EXERCISE BRIEF = Please copy out the material below word for word, from its first line through the line containing "Clock: 11:51:16", with both ends included.

Records drawn from a data source:
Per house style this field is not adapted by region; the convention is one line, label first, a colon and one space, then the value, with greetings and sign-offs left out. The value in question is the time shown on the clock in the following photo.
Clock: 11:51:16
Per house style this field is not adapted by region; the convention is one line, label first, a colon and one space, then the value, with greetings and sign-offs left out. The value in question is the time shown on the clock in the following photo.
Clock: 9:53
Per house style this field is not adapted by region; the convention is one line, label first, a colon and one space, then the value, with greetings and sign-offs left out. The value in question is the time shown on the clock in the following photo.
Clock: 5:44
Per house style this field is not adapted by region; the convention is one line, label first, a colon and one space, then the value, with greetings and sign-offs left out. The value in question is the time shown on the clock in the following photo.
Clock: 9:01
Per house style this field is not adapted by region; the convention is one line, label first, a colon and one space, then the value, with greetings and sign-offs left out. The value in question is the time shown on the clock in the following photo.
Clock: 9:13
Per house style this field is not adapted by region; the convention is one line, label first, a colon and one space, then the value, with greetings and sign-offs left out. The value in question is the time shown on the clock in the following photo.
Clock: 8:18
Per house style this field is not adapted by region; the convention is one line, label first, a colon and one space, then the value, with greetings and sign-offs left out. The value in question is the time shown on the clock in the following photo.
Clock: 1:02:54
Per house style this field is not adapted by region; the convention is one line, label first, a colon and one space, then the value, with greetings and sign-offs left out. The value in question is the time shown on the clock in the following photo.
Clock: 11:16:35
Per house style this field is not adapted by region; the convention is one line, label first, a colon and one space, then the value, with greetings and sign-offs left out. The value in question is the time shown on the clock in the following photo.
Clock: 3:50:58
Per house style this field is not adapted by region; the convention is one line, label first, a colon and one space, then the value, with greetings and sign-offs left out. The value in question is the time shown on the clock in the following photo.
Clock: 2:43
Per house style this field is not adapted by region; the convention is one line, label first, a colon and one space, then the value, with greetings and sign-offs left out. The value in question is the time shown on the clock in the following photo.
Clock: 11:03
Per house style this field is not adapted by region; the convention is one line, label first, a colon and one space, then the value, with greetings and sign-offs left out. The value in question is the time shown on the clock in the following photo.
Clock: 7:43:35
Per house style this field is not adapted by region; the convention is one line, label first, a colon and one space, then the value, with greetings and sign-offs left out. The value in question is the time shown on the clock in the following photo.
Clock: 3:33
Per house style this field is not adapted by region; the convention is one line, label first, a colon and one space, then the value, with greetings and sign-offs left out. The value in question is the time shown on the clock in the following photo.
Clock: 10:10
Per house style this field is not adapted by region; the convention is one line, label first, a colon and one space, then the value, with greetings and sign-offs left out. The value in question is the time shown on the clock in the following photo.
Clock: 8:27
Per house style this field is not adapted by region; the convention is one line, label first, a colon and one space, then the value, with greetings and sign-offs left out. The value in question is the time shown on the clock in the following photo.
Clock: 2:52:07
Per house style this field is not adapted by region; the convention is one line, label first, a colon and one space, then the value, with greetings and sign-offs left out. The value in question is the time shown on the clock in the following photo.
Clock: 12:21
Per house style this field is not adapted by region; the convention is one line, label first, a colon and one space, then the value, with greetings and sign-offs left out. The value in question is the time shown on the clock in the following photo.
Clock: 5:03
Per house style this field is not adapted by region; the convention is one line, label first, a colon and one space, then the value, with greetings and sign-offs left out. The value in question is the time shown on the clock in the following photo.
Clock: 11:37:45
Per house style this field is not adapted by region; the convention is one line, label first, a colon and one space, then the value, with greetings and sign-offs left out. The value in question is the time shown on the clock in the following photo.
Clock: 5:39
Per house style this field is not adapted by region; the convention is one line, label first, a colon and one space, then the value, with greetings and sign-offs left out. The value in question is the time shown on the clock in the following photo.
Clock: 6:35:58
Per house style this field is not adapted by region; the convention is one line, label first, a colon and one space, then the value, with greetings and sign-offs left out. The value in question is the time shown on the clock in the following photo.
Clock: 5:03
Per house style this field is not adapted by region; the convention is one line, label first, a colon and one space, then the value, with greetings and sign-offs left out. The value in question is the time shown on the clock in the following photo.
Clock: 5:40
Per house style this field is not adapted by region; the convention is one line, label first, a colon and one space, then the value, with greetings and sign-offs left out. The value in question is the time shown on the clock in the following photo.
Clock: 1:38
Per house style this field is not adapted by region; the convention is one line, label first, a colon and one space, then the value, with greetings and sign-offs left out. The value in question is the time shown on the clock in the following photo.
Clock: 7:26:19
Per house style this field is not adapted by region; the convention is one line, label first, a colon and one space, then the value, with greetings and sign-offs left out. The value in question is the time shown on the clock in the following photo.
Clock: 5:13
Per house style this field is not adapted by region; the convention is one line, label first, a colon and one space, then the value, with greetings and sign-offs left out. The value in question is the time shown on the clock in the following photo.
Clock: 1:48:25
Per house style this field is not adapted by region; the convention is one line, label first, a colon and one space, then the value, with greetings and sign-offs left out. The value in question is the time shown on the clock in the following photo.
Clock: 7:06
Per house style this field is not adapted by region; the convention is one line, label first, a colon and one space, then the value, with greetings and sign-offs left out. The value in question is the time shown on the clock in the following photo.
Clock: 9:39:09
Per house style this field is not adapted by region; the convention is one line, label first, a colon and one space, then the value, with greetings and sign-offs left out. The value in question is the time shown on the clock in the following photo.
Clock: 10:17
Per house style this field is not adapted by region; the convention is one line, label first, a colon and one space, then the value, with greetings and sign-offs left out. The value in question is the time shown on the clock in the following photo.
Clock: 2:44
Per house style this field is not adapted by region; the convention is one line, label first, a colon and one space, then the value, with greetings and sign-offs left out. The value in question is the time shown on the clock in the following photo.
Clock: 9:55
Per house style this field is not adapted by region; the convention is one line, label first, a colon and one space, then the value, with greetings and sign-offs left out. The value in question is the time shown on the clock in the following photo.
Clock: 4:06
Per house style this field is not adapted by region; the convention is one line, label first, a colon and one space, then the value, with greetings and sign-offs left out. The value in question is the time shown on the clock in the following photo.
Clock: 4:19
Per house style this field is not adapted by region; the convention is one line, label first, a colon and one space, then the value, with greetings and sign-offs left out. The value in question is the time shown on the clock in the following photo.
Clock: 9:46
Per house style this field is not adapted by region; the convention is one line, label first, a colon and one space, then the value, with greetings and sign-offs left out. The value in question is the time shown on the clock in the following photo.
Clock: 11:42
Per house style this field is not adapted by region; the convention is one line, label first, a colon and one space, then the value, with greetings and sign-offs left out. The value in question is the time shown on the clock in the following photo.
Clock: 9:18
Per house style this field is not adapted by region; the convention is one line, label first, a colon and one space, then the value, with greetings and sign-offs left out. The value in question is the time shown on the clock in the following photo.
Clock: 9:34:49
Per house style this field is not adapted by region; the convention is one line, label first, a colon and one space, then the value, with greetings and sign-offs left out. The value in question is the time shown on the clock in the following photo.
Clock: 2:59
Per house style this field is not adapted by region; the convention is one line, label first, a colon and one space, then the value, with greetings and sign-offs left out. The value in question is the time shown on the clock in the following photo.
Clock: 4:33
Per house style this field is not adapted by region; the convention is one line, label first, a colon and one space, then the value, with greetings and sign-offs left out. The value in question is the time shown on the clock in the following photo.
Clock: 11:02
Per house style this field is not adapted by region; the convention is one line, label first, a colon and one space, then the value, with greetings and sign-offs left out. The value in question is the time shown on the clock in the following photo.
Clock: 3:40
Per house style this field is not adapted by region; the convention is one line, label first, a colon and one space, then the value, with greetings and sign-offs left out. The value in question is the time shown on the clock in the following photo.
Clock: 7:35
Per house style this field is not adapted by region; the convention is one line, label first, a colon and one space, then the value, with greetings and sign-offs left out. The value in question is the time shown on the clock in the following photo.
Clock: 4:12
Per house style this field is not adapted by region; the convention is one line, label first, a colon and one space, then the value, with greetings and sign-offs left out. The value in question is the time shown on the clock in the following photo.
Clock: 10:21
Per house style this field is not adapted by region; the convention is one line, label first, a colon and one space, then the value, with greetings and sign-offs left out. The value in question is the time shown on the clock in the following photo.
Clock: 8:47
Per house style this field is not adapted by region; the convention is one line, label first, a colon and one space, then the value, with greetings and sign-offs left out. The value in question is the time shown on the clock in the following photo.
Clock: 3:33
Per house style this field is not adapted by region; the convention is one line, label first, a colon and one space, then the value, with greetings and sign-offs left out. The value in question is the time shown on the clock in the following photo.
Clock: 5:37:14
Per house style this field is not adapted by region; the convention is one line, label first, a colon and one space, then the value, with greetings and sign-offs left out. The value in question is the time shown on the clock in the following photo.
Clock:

OUTPUT FOR THIS TASK =
Per house style this field is not adapted by region; the convention is one line, label first, a colon and one space, then the value, with greetings and sign-offs left out. The value in question is the time shown on the clock in the following photo.
Clock: 11:51:16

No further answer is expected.